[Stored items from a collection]
=== Section Start ===

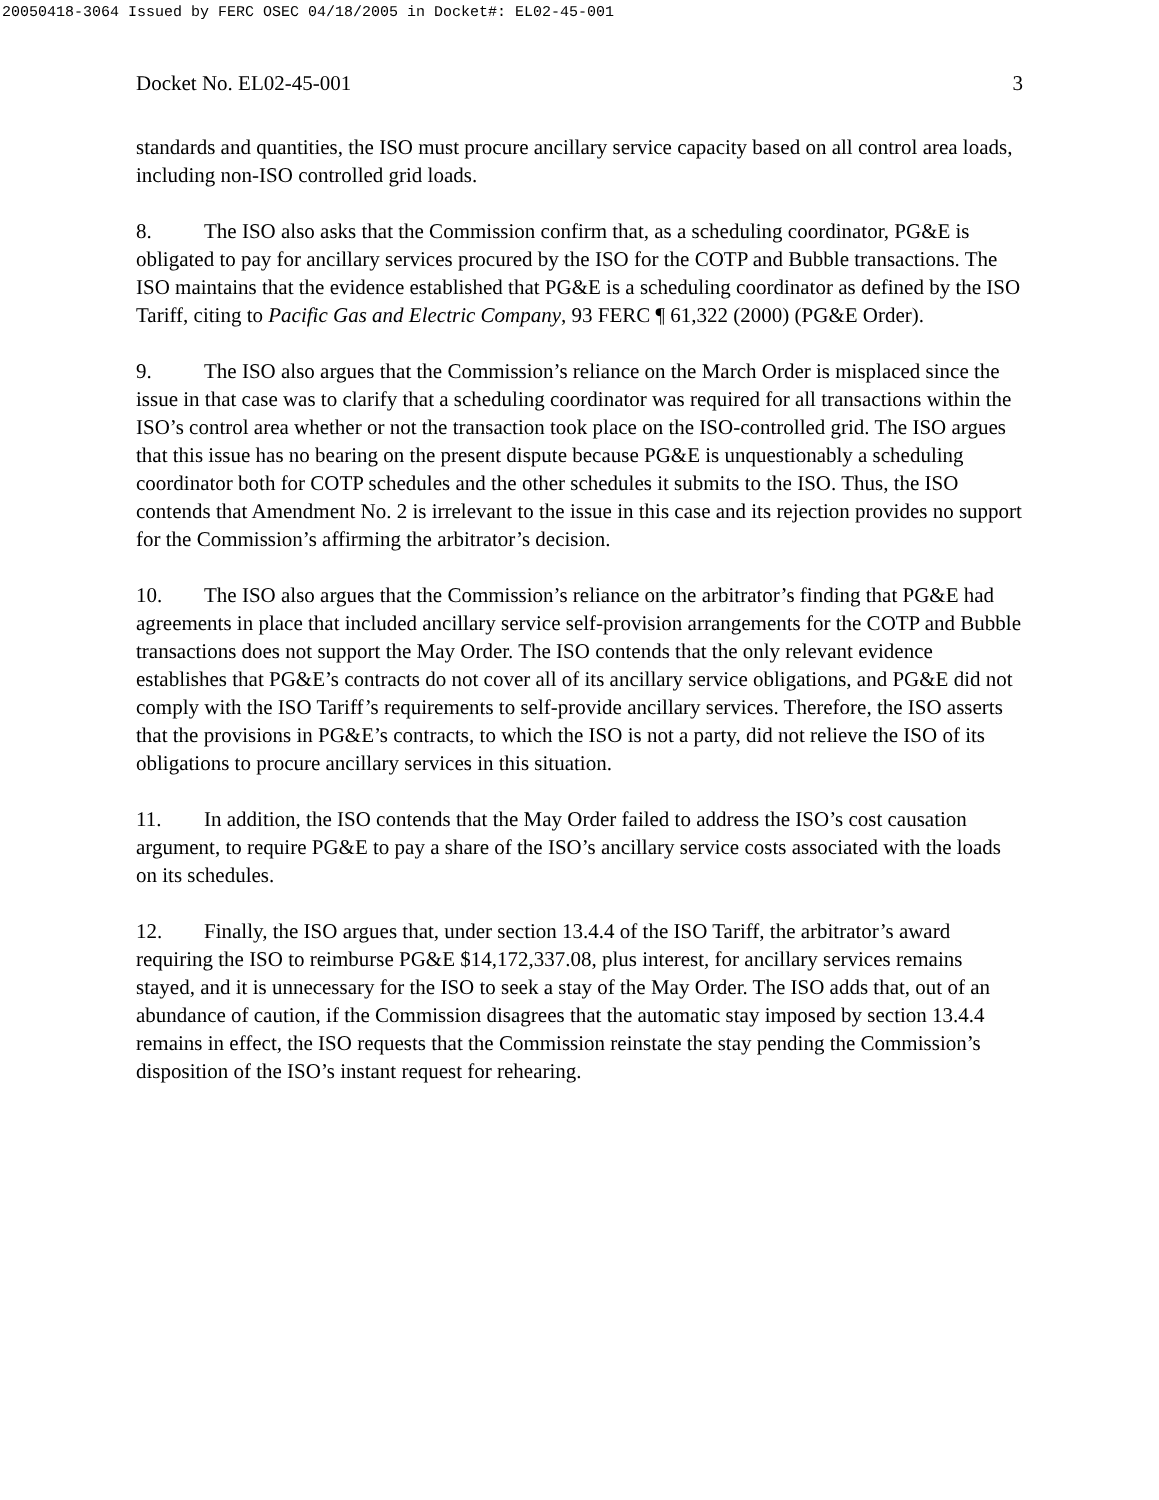20050418-3064 Issued by FERC OSEC 04/18/2005 in Docket#: EL02-45-001
Docket No. EL02-45-001 3
standards and quantities, the ISO must procure ancillary service capacity based on all control area loads, including non-ISO controlled grid loads.
8. The ISO also asks that the Commission confirm that, as a scheduling coordinator, PG&E is obligated to pay for ancillary services procured by the ISO for the COTP and Bubble transactions. The ISO maintains that the evidence established that PG&E is a scheduling coordinator as defined by the ISO Tariff, citing to Pacific Gas and Electric Company, 93 FERC ¶ 61,322 (2000) (PG&E Order).
9. The ISO also argues that the Commission’s reliance on the March Order is misplaced since the issue in that case was to clarify that a scheduling coordinator was required for all transactions within the ISO’s control area whether or not the transaction took place on the ISO-controlled grid. The ISO argues that this issue has no bearing on the present dispute because PG&E is unquestionably a scheduling coordinator both for COTP schedules and the other schedules it submits to the ISO. Thus, the ISO contends that Amendment No. 2 is irrelevant to the issue in this case and its rejection provides no support for the Commission’s affirming the arbitrator’s decision.
10. The ISO also argues that the Commission’s reliance on the arbitrator’s finding that PG&E had agreements in place that included ancillary service self-provision arrangements for the COTP and Bubble transactions does not support the May Order. The ISO contends that the only relevant evidence establishes that PG&E’s contracts do not cover all of its ancillary service obligations, and PG&E did not comply with the ISO Tariff’s requirements to self-provide ancillary services. Therefore, the ISO asserts that the provisions in PG&E’s contracts, to which the ISO is not a party, did not relieve the ISO of its obligations to procure ancillary services in this situation.
11. In addition, the ISO contends that the May Order failed to address the ISO’s cost causation argument, to require PG&E to pay a share of the ISO’s ancillary service costs associated with the loads on its schedules.
12. Finally, the ISO argues that, under section 13.4.4 of the ISO Tariff, the arbitrator’s award requiring the ISO to reimburse PG&E $14,172,337.08, plus interest, for ancillary services remains stayed, and it is unnecessary for the ISO to seek a stay of the May Order. The ISO adds that, out of an abundance of caution, if the Commission disagrees that the automatic stay imposed by section 13.4.4 remains in effect, the ISO requests that the Commission reinstate the stay pending the Commission’s disposition of the ISO’s instant request for rehearing.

=== Section End ===

■ What needs to be done:
For the records above, state how many lines include "loads", giving no more than the number.

■ Solved problem:
2